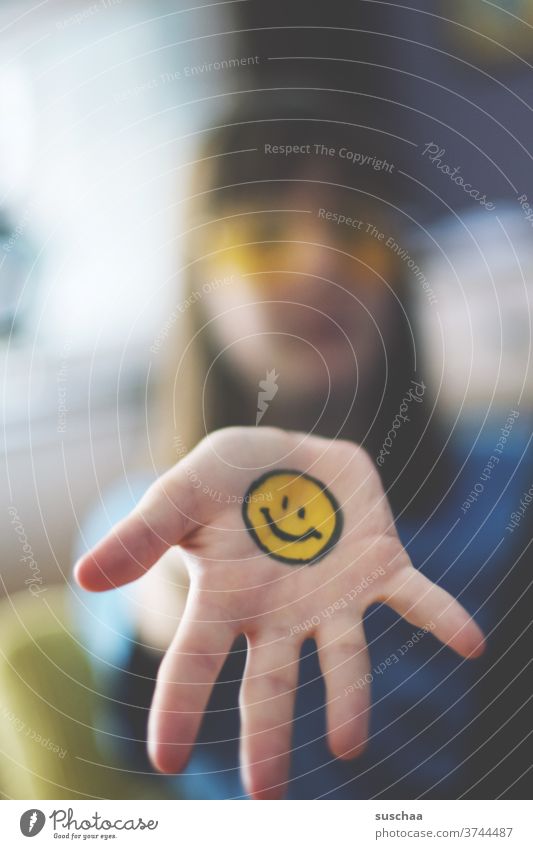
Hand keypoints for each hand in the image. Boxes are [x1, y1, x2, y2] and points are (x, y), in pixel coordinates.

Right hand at [74, 426, 484, 798]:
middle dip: (268, 736)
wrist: (286, 453)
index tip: (165, 759)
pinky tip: (471, 642)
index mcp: (226, 599)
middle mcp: (280, 614)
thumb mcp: (179, 494)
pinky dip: (443, 619)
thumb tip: (85, 578)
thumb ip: (143, 536)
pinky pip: (416, 598)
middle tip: (266, 795)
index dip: (180, 706)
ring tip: (349, 742)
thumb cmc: (225, 481)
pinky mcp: (380, 566)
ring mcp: (333, 596)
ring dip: (350, 696)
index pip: (196, 662)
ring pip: (345, 656)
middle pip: (271, 682)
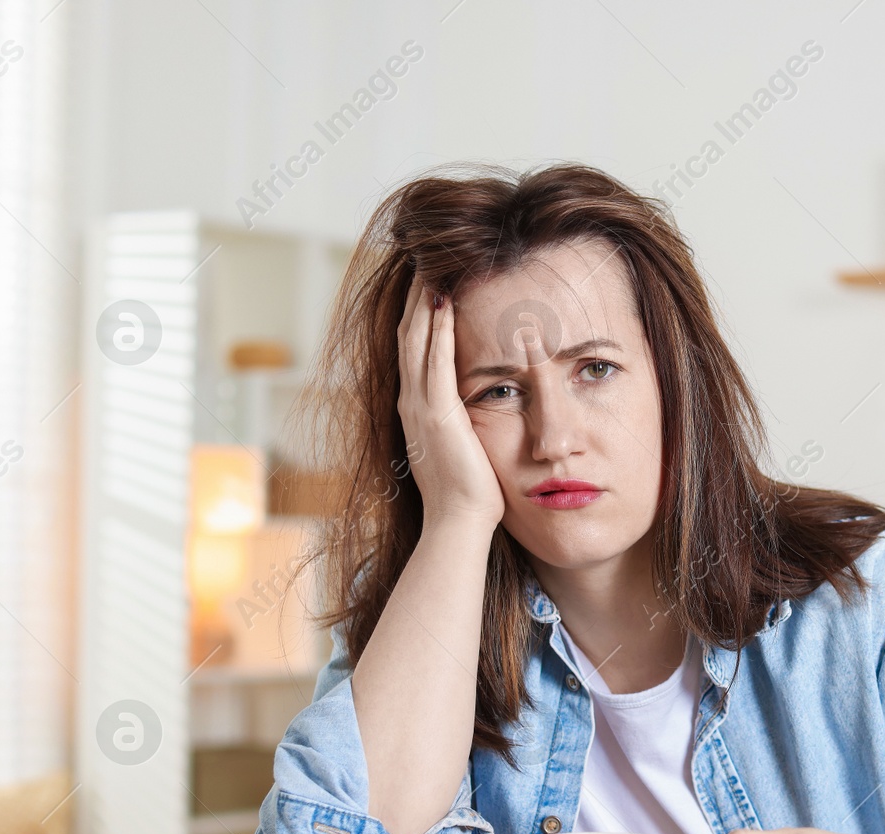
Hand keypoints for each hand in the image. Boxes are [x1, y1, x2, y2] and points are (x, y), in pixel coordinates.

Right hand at [395, 275, 503, 528]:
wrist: (459, 523)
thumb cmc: (469, 491)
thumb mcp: (462, 445)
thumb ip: (462, 420)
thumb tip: (476, 405)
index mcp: (417, 408)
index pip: (415, 348)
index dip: (419, 313)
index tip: (429, 281)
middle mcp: (411, 401)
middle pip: (408, 334)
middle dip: (415, 296)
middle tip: (424, 258)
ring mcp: (419, 407)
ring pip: (415, 339)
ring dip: (422, 300)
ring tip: (430, 265)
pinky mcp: (436, 414)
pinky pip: (434, 361)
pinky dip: (436, 328)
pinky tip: (442, 300)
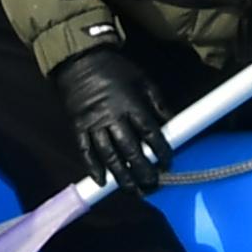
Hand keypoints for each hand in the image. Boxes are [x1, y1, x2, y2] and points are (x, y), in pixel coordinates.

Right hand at [53, 45, 171, 195]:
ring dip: (122, 176)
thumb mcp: (143, 80)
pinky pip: (86, 151)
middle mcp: (113, 118)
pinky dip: (93, 167)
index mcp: (132, 105)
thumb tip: (172, 123)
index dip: (161, 150)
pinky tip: (102, 181)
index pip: (150, 133)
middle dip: (143, 170)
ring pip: (109, 155)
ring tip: (133, 190)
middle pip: (130, 150)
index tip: (168, 163)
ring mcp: (94, 124)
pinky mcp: (78, 127)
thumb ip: (158, 103)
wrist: (81, 60)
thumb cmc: (116, 70)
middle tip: (152, 185)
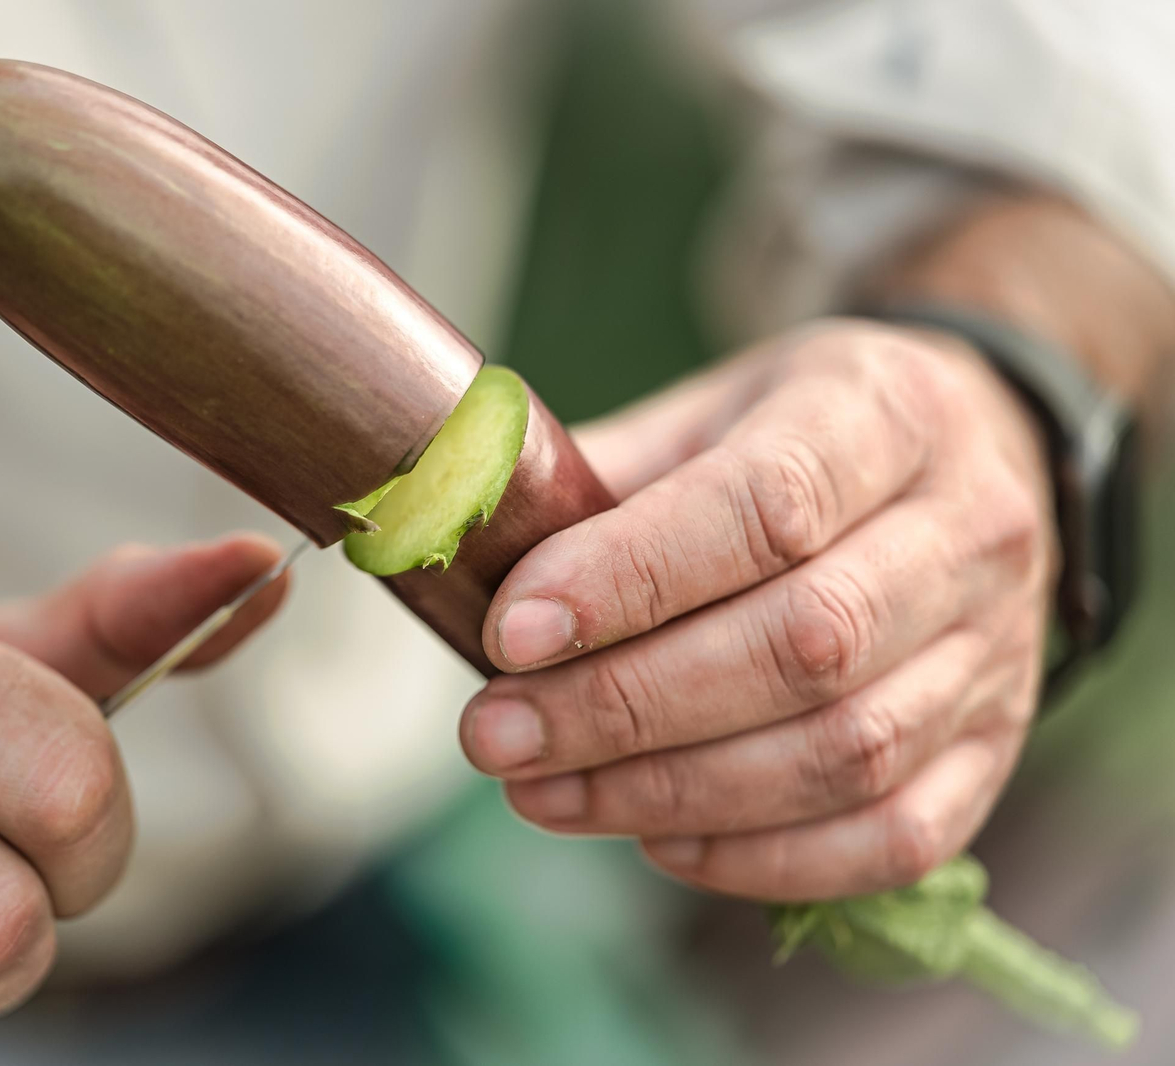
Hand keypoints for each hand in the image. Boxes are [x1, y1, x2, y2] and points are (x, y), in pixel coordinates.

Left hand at [460, 319, 1056, 899]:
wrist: (973, 452)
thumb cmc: (803, 435)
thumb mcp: (707, 409)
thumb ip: (598, 479)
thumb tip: (465, 554)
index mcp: (883, 413)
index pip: (765, 505)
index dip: (629, 579)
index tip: (512, 633)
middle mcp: (966, 531)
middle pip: (803, 645)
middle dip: (625, 706)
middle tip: (495, 735)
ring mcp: (998, 650)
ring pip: (845, 753)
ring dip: (672, 792)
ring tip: (543, 793)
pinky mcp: (997, 747)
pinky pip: (892, 836)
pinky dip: (763, 858)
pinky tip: (658, 840)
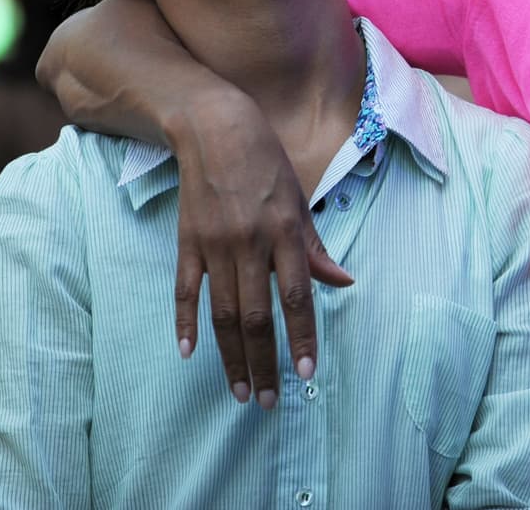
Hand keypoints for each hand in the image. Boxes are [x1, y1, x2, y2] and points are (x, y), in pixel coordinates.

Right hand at [170, 88, 351, 407]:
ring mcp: (214, 244)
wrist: (215, 128)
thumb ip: (316, 248)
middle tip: (271, 401)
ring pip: (223, 313)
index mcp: (284, 233)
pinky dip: (186, 322)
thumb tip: (344, 282)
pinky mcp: (187, 241)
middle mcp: (250, 243)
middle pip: (257, 316)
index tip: (308, 372)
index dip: (303, 337)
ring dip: (231, 356)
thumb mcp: (300, 201)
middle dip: (265, 363)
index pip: (297, 297)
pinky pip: (185, 290)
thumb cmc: (267, 163)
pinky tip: (190, 352)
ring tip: (241, 390)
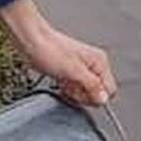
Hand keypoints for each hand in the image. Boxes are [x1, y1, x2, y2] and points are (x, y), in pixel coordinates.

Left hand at [0, 0, 117, 107]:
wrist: (31, 41)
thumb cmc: (49, 48)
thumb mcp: (73, 71)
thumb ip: (92, 85)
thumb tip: (103, 99)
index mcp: (99, 61)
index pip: (109, 90)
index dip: (96, 96)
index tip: (83, 93)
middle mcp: (93, 65)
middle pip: (97, 93)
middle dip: (83, 94)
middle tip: (71, 86)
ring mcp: (81, 70)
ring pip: (85, 92)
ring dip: (74, 92)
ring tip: (64, 82)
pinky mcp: (70, 73)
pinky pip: (74, 89)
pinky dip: (67, 89)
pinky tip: (60, 82)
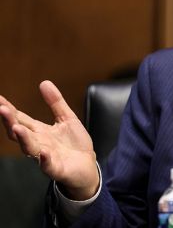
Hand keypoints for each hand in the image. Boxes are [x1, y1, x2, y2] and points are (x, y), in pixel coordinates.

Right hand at [0, 80, 98, 199]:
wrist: (87, 167)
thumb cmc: (74, 144)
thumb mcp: (67, 118)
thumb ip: (56, 102)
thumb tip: (44, 82)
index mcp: (39, 131)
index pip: (20, 118)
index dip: (9, 109)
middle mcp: (38, 143)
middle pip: (19, 132)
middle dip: (10, 121)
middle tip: (2, 109)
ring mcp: (45, 157)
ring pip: (30, 148)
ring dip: (23, 138)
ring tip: (16, 127)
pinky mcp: (56, 169)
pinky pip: (48, 165)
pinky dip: (44, 159)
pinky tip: (43, 152)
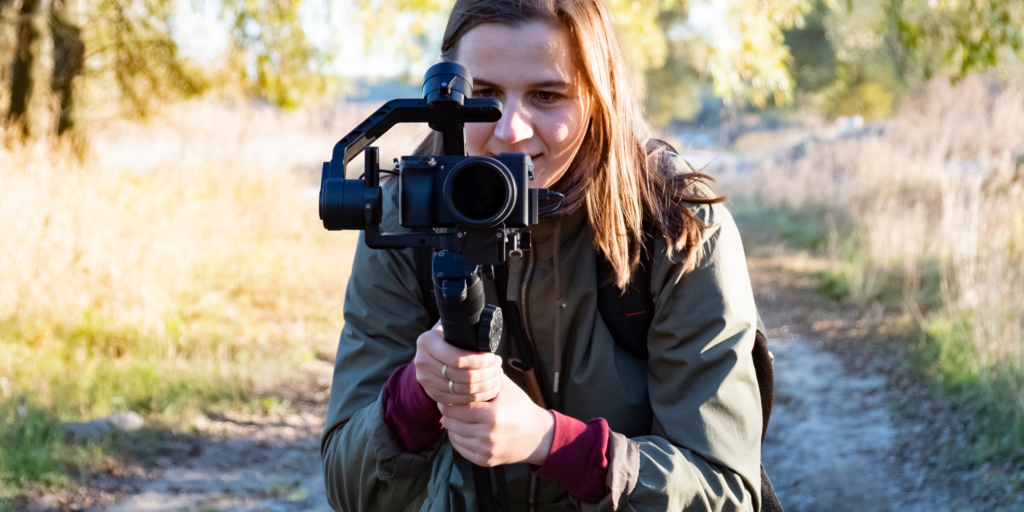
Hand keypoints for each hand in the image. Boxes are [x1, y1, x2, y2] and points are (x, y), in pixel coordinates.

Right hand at [414, 321, 503, 404]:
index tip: (492, 357)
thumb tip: (483, 324)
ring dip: (486, 386)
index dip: (479, 361)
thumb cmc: (447, 335)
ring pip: (463, 390)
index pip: (458, 358)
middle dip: (486, 374)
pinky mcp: (432, 394)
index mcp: (427, 342)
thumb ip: (462, 324)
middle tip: (498, 368)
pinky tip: (489, 389)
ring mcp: (426, 380)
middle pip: (462, 377)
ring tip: (497, 378)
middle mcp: (422, 362)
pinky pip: (459, 400)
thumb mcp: (449, 325)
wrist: (429, 352)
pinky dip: (478, 397)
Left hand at [439, 374, 554, 466]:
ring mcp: (486, 449)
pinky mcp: (485, 460)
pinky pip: (460, 449)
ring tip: (456, 417)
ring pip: (453, 436)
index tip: (447, 396)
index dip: (448, 401)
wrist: (538, 436)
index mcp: (492, 414)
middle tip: (448, 406)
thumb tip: (470, 356)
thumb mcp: (507, 388)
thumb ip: (488, 374)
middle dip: (447, 413)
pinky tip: (463, 430)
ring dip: (452, 426)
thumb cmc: (520, 408)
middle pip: (451, 423)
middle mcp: (487, 434)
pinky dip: (458, 439)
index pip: (456, 408)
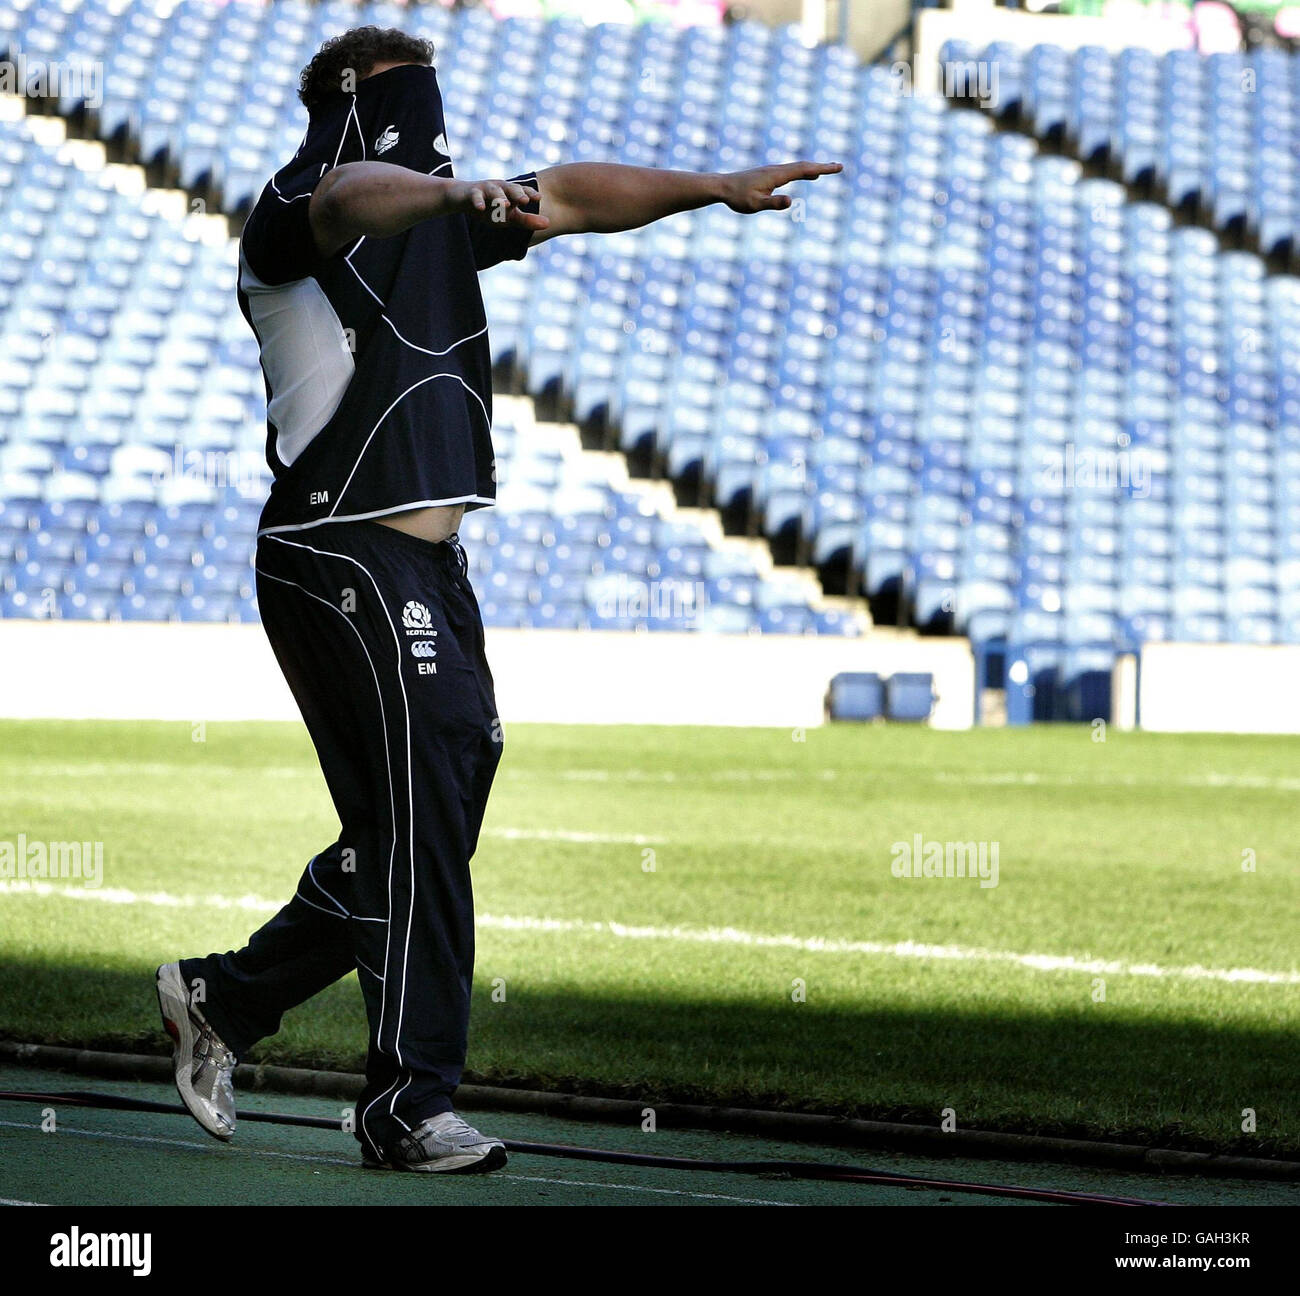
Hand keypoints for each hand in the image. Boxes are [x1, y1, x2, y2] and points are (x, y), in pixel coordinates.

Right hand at [448, 177, 549, 231]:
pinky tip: (480, 208)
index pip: (522, 191)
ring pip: (494, 191)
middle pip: (510, 188)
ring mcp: (485, 189)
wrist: (461, 198)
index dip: (530, 193)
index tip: (538, 198)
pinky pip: (475, 196)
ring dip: (499, 197)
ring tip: (505, 205)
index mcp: (510, 192)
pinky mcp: (471, 193)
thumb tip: (549, 223)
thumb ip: (527, 220)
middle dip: (517, 193)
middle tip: (525, 200)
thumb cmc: (489, 208)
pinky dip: (477, 201)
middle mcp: (500, 188)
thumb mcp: (509, 216)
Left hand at [719, 160, 841, 213]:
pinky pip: (791, 170)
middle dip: (822, 167)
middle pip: (804, 166)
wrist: (722, 186)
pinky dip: (804, 170)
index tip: (837, 168)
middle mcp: (777, 169)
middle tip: (839, 167)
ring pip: (798, 167)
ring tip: (827, 170)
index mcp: (777, 175)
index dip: (822, 169)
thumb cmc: (738, 198)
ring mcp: (773, 171)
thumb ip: (773, 203)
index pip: (804, 170)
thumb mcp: (755, 205)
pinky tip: (807, 174)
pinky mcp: (769, 174)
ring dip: (814, 168)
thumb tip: (791, 202)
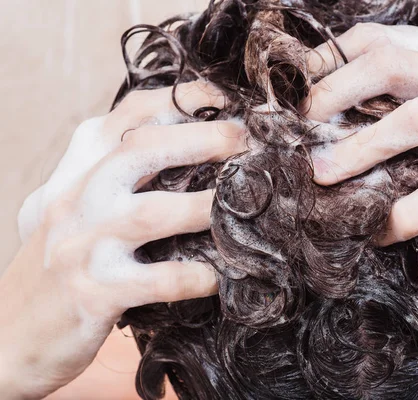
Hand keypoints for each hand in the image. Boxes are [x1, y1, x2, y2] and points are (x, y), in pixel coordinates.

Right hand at [0, 82, 238, 398]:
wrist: (6, 333)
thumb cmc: (55, 262)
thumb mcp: (71, 204)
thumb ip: (112, 173)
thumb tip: (184, 143)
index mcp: (76, 170)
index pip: (127, 115)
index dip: (180, 98)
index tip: (224, 96)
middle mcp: (75, 198)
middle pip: (142, 149)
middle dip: (203, 138)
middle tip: (248, 141)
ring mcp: (82, 245)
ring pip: (153, 213)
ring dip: (207, 207)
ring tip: (246, 208)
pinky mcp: (95, 293)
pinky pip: (161, 279)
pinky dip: (199, 276)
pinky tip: (221, 275)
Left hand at [303, 23, 417, 243]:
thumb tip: (359, 100)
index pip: (380, 39)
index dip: (331, 58)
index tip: (301, 84)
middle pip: (385, 66)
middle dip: (331, 94)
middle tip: (299, 126)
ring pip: (406, 123)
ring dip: (356, 151)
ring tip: (319, 176)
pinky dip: (402, 215)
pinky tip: (379, 232)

+ + +

→ Task requirements
Look above for the line with "middle tip: (2, 109)"; quote it and every line after it, stopping after the line with "thumb mcp: (509, 216)", exactly, with nothing added and without pictures.

→ Result of the exercise
middle tip: (2, 109)
ring mcp: (45, 157)
ring pip: (30, 148)
ring dip: (23, 138)
ring tip: (16, 127)
pinky mcp: (56, 169)
pinky pip: (48, 165)
pinky dip: (44, 159)
pinky tip: (43, 152)
Hand keypoints for each hand in the image. Boxes are [x1, y1, x2, y2] and points are (x, y), in pixel coordinates.

Right hand at [414, 321, 503, 404]:
index tip: (492, 357)
thumb tip: (483, 324)
ring dip: (486, 386)
index dip: (479, 361)
thumb cmc: (447, 335)
ring pip: (463, 390)
index pip: (458, 358)
middle dip: (486, 374)
pinky mcp: (432, 394)
index mcp: (427, 342)
thumb ip: (462, 324)
middle tip: (498, 368)
pinky tip: (489, 389)
ring mcp: (426, 380)
middle pip: (462, 377)
ring tip: (497, 378)
middle mcp: (422, 362)
pinky pip: (459, 400)
thumb mcp: (449, 325)
wrist: (429, 352)
pinky dip: (478, 397)
Left hand at [439, 374, 554, 466]:
ring mcp: (486, 449)
pinky mcp: (485, 460)
pinky pip: (460, 449)
ring tip: (456, 417)
ring pip: (453, 436)
index tip: (447, 396)
index dip: (448, 401)
wrist: (538, 436)
index mcp: (492, 414)
middle tip: (448, 406)
thumb tip: (470, 356)
thumb mcp: (507, 388)
thumb ip: (488, 374)
middle dip: (447, 413)
pinky tip: (463, 430)
ring dip: (452, 426)
thumb cmc: (520, 408)
middle pip: (451, 423)
middle mcp: (487, 434)
pinky dip: (458, 439)
index pip: (456, 408)
Hand keypoints for each hand in the image. Boxes are [x1, y1, x2, y2] and points are (x, y), in pixel coordinates.

Right hand at [448, 177, 549, 231]:
pinky tip: (480, 208)
index pip: (522, 191)
ring pip: (494, 191)
middle pip: (510, 188)
ring mcp: (485, 189)
wrist: (461, 198)
index dip: (530, 193)
index tip: (538, 198)
pinky pip: (475, 196)
ring dip: (499, 197)
ring tip: (505, 205)
index mcp: (510, 192)
pinky mcp: (471, 193)
thumb tip: (549, 223)
thumb ip: (527, 220)
middle dip: (517, 193)
middle tip: (525, 200)
thumb cmc: (489, 208)
pinky dip: (477, 201)
middle mcp: (500, 188)
thumb mcp: (509, 216)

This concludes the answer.